2. Defendant next contends the victim’s spouse was exposed to an unduly suggestive pretrial photographic lineup. This contention presents no grounds for reversal since defendant failed to object when this witness testified that she saw defendant lurking outside her husband’s liquor store on the day before the armed robbery. May v. State, 159 Ga. App. 565, 566 (2) (284 SE2d 70).

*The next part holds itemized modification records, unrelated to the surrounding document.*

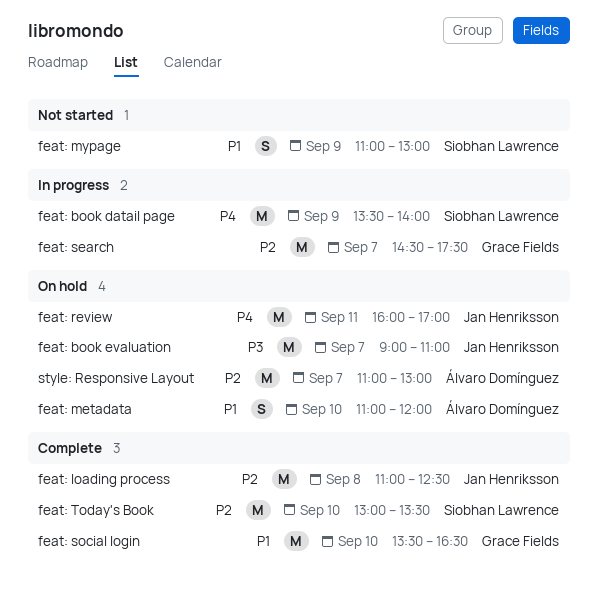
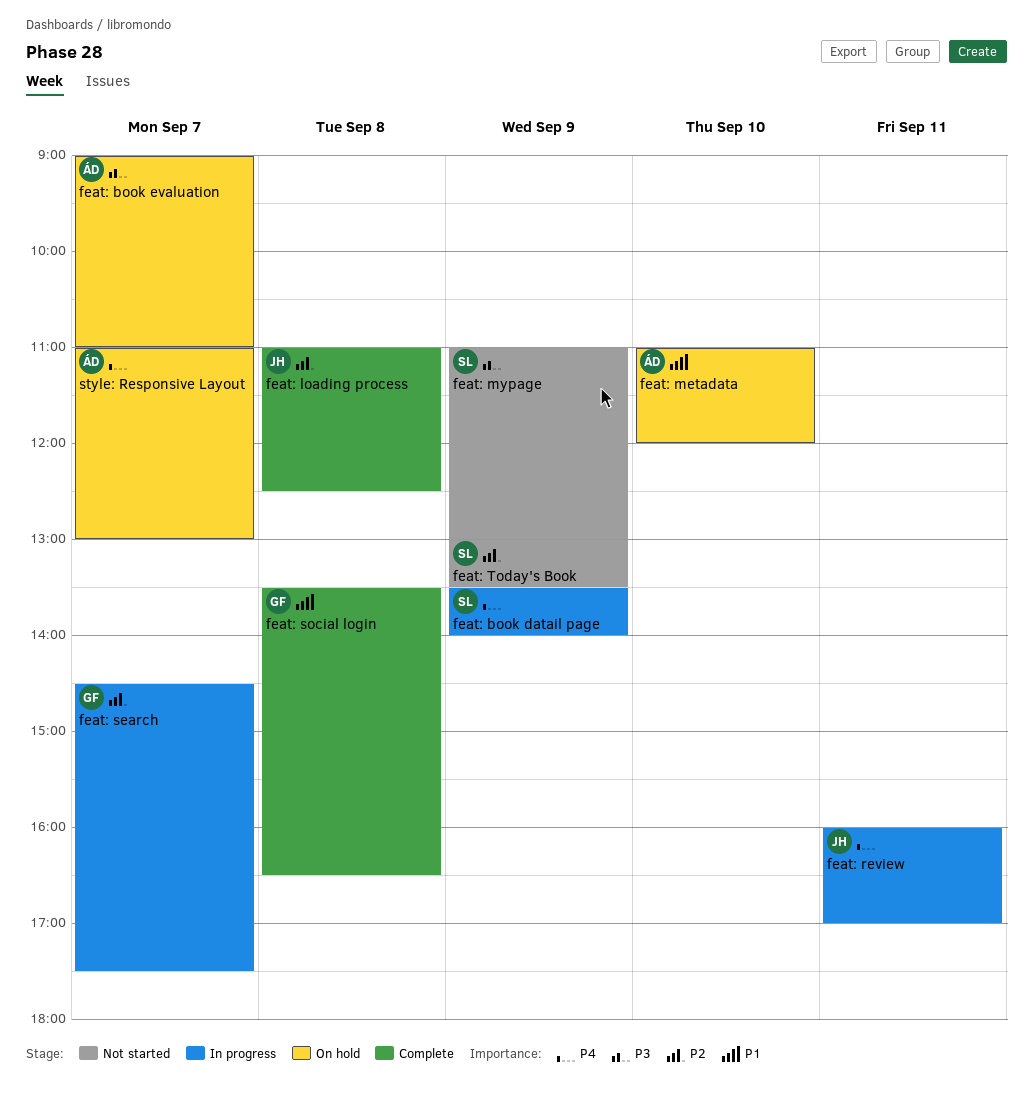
feat: book evaluation, owner: Jan Henriksson -> Álvaro Domínguez
feat: mypage, priority: P1 -> P3
feat: review, status: On hold -> In progress
feat: social login, day: Sep 10 -> Sep 8
feat: Today's Book, status: Complete -> Not started
feat: Today's Book, day: Sep 10 -> Sep 9
style: Responsive Layout, priority: P2 -> P4

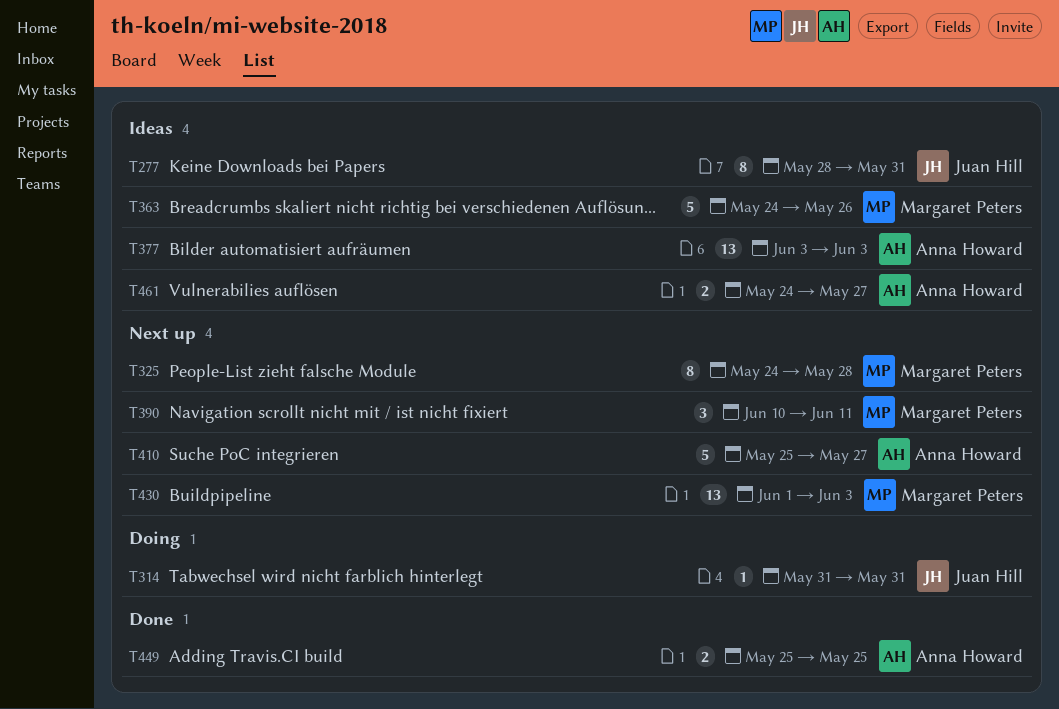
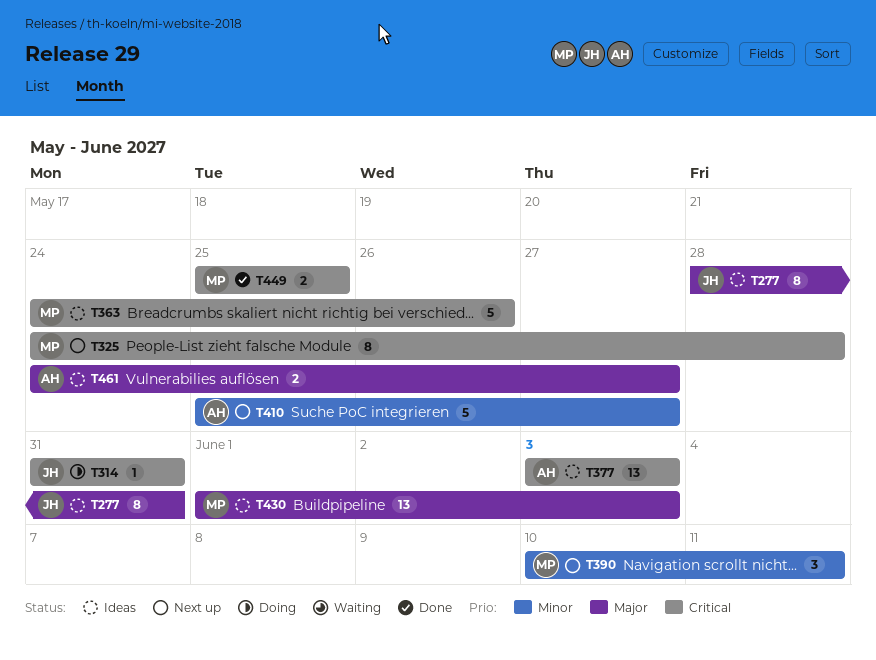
T430, status: Next up -> Ideas
T449, owner: Anna Howard -> Margaret Peters

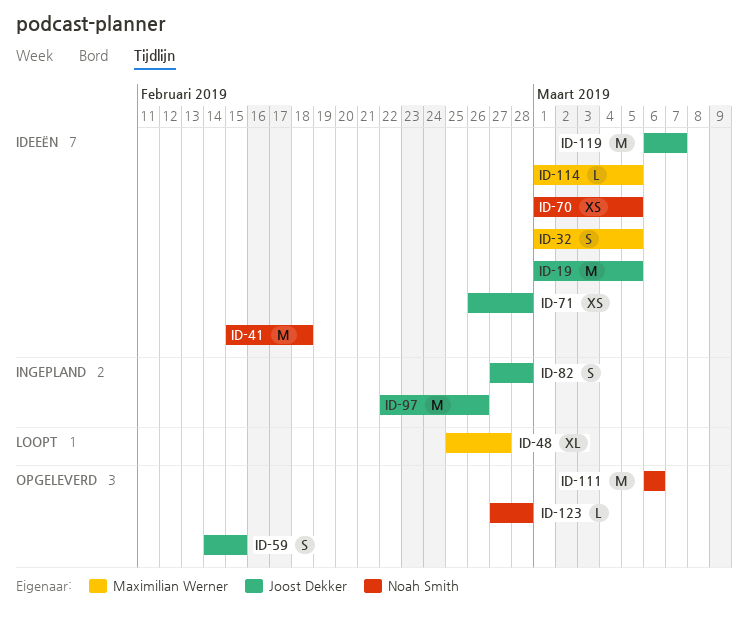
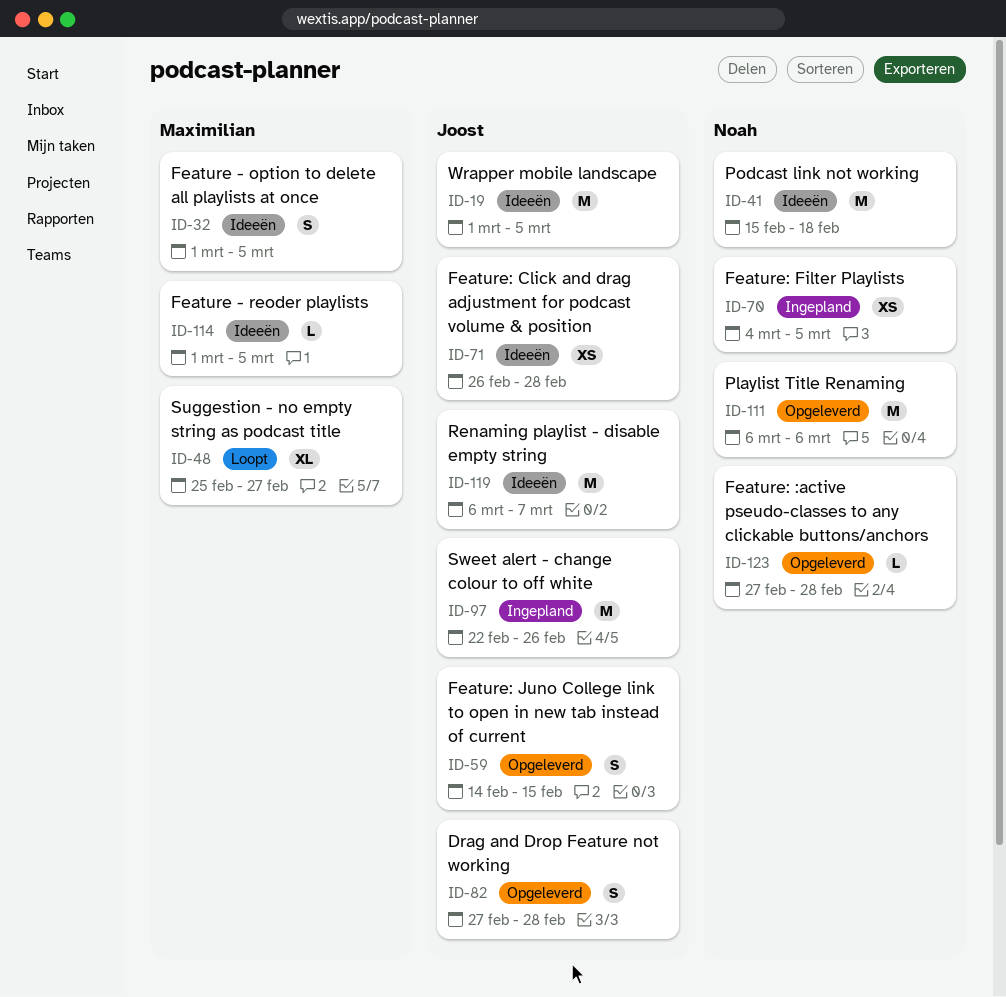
ID-70, status: Ideeën -> Ingepland
ID-70, start: Mar 1 -> Mar 4
ID-82, status: Ingepland -> Opgeleverd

3. In his final enumeration of error, defendant contends his life sentence is void because OCGA § 17-10-1 (a) (1) requires that he be given a determinative sentence for a specific number of years. This contention was decided adversely to defendant in Jefferson v. State, 209 Ga. App. 859, 862 (2) (434 SE2d 814). Defendant also contends his life sentence constitutes cruel and unusual punishment. This contention is not supported by argument or citation of authority and is therefore deemed abandoned pursuant to Court of Appeals Rule 27 (c) (2).

Judgment affirmed.

Andrews and Blackburn, JJ., concur.

Decided June 1, 1995

Reconsideration denied June 20, 1995

D. Todd Wooten, for appellant.

Harry N. Gordon, District Attorney, Richard L. Dickson, Assistant District Attorney, for appellee. 
      
       In Winston, the surgery required to accomplish the seizure involved debate over health or safety risks to the suspect and a bodily intrusion which would have likely been more than skin deep.